Sometimes, a prominent alpha-range frequency of 8 to 12 Hz is seen over the central head regions, termed the mu rhythm ( Figure 9). In example (b), a very prominent frontally maximal beta rhythm is noted in this slightly drowsy 32-year-old woman, very likely as (more.) In example (a), generalized excess beta activity is shown in a modified alternating bipolar montage. There are several variants of the alpha rhythm, and they include temporal alpha, characterized by independent alpha activity over the temporal regions seen in older patients, frontal alpha, consisting of alpha activity over the anterior head regions, which may be related to drugs, anesthesia, or following arousal from sleep (Note: When invariant and unreactive to any stimuli in a comatose patient, this variant is pathological and represents an alpha coma pattern.) or paradoxical alpha, which is a return of alpha activity with an alerting stimulus or eye opening.Įxcess beta activity. While some normal patients lack well-formed alpha activity, the frequency, symmetry, and reactivity of alpha merits special attention and comment in any EEG report.
#Firda eeg generator#
The alpha generator is thought to be located within the occipital lobes. Alpha frequency normally remains symmetrical, so if one side is slower than the other, an abnormality of cerebral functioning exists on the slower side. Alpha amplitude is usually highly symmetrical, although it may be of somewhat higher amplitude over the right than left posterior head regions (greater than 50% amplitude asymmetry is considered abnormal, with the abnormality usually on the side of the lower amplitude). The alpha rhythm, or alpha, is attenuated in amplitude and frequency and often completely ablated by eye opening. When the patient is relaxed with eyes closed, the background is usually characterized by the posteriorly dominant alpha rhythm, also known simply as the posterior dominant rhythm.

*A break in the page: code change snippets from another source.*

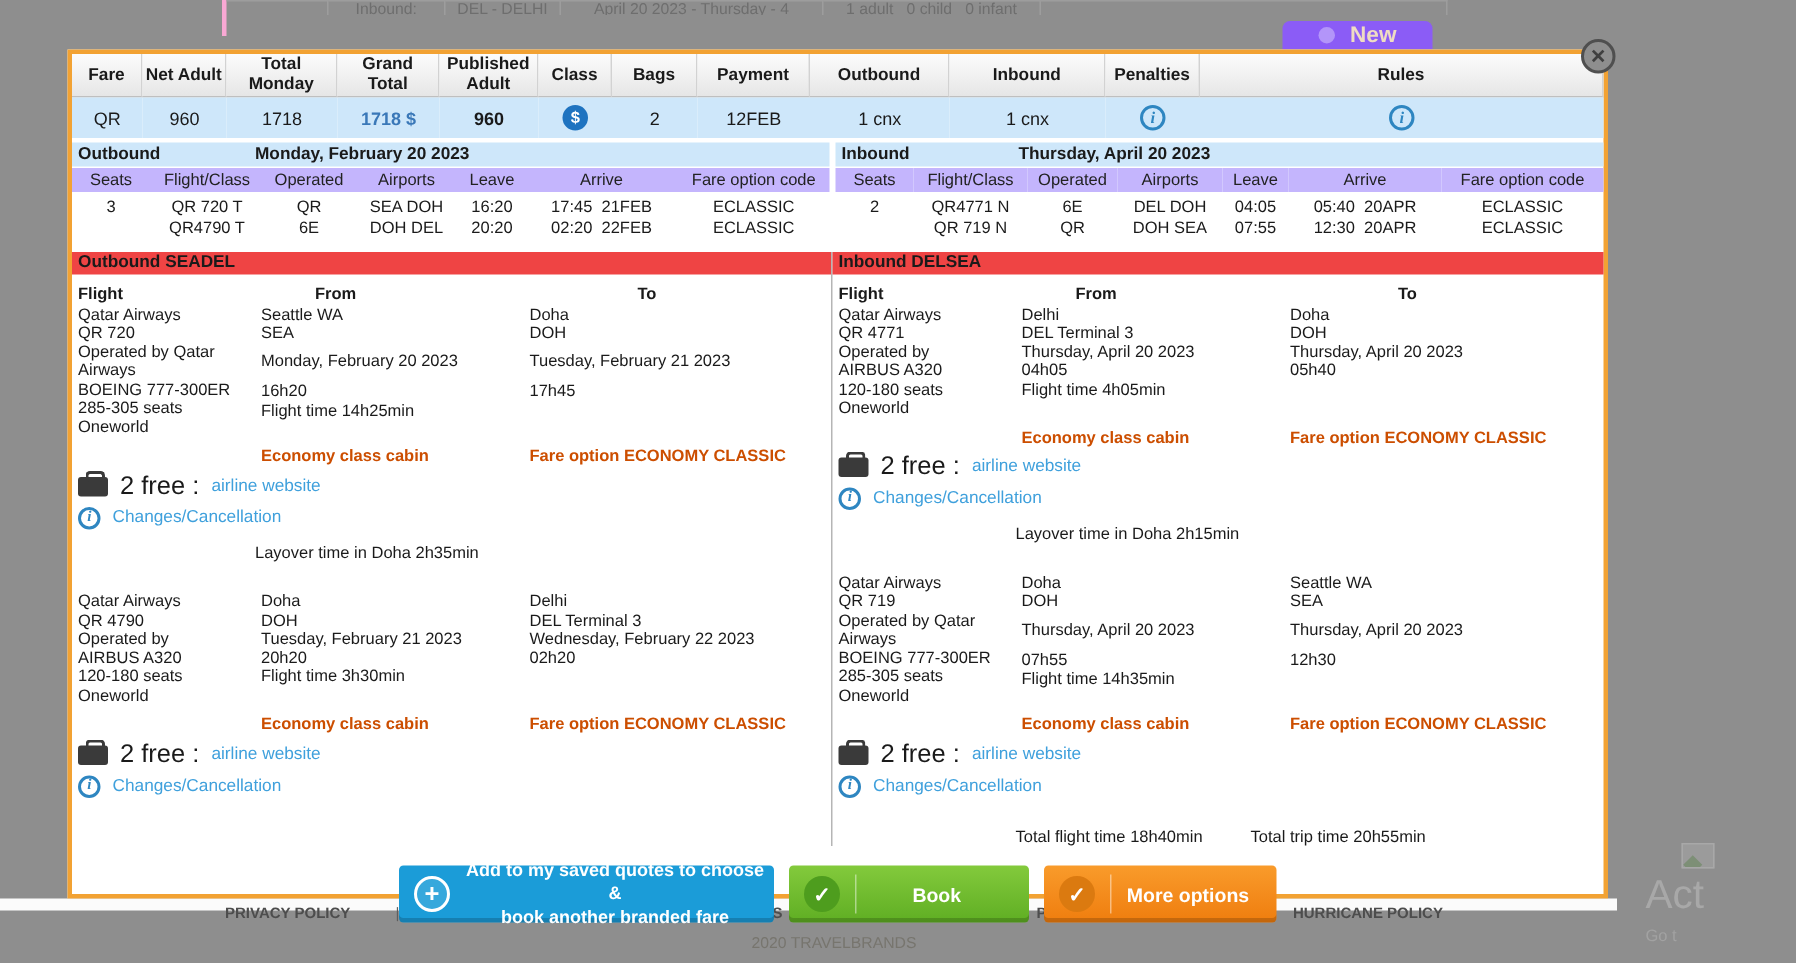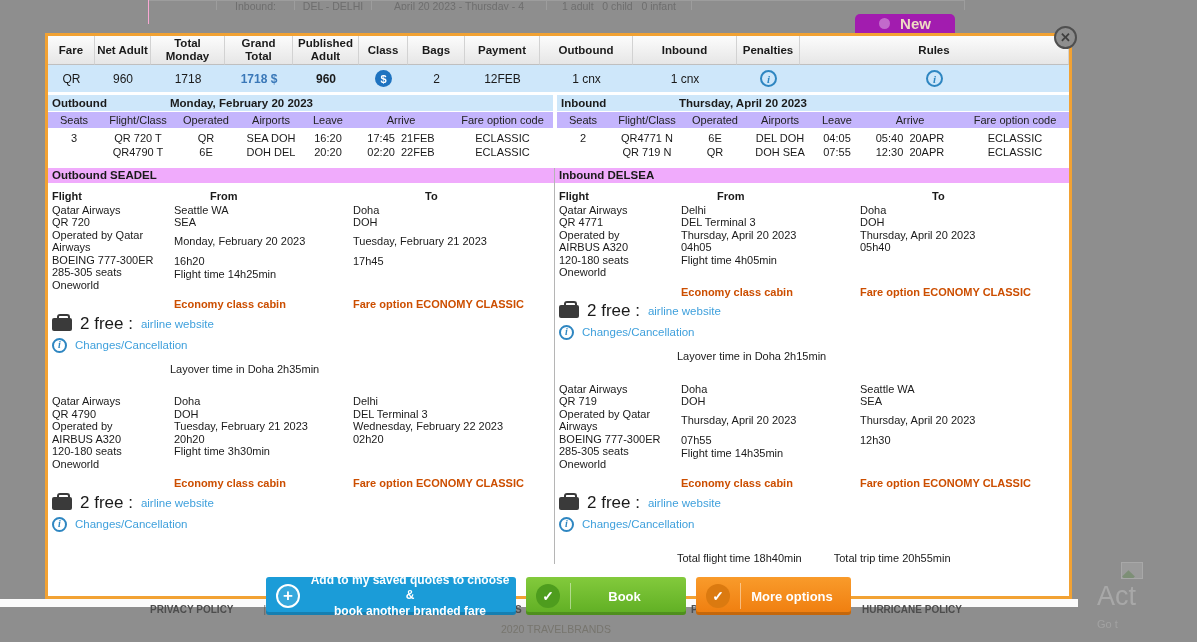--- a/index.html
+++ b/index.html
@@ -9,7 +9,7 @@
   
   .bg-table { position:absolute; left:148px; top:0; width:817px; height:24px;
     display:grid; grid-template-columns:68px 78px 77px 175px 145px auto; grid-template-rows:10px 23px;
-    border-left:1px solid #f9a8d4; }
+    border-left:3px solid #f9a8d4; }
   .bg-cell { border-right:1px solid #9d9d9d; border-top:1px solid #9d9d9d; }
   .bg-cell.txt { display:flex; align-items:center; justify-content:center;
     font-size:10.5px; color:#6e6e6e; white-space:nowrap; overflow:hidden; }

Healthy adults typically manifest relatively low-amplitude, mixed-frequency background rhythms, also termed desynchronized. See Appendix 4 for representative common EEG artifacts seen during wakefulness. Another common artifact during the waking EEG is caused by swallowing and the related movement of the tongue, which similar to the eye is a dipole and causes a slow potential with superimposed muscle artifact. Since the positivity of the cornea rotates upward toward frontal electrode sites, a transient positivity, then negativity is recorded there.

This occurs because the eye is a dipole, relatively positive at the corneal surface and negative at the retinal surface, and the eye moves characteristically upward during a blink according to Bell phenomenon, resulting in a moving charge and potential change. Extremely large-voltage, diphasic potentials in frontal regions result from blinks. Rapid eye movements (REMs), resulting from saccades and spontaneous changes of gaze, may be seen as small, rapid deflections in frontal regions. Most notable is the presence of low-amplitude, high-frequency activity arising from scalp muscles, often frontally dominant but seen throughout the tracing. Artifacts are common during the wakeful EEG, and one of the first hurdles of EEG interpretation is distinguishing these from cerebral signal.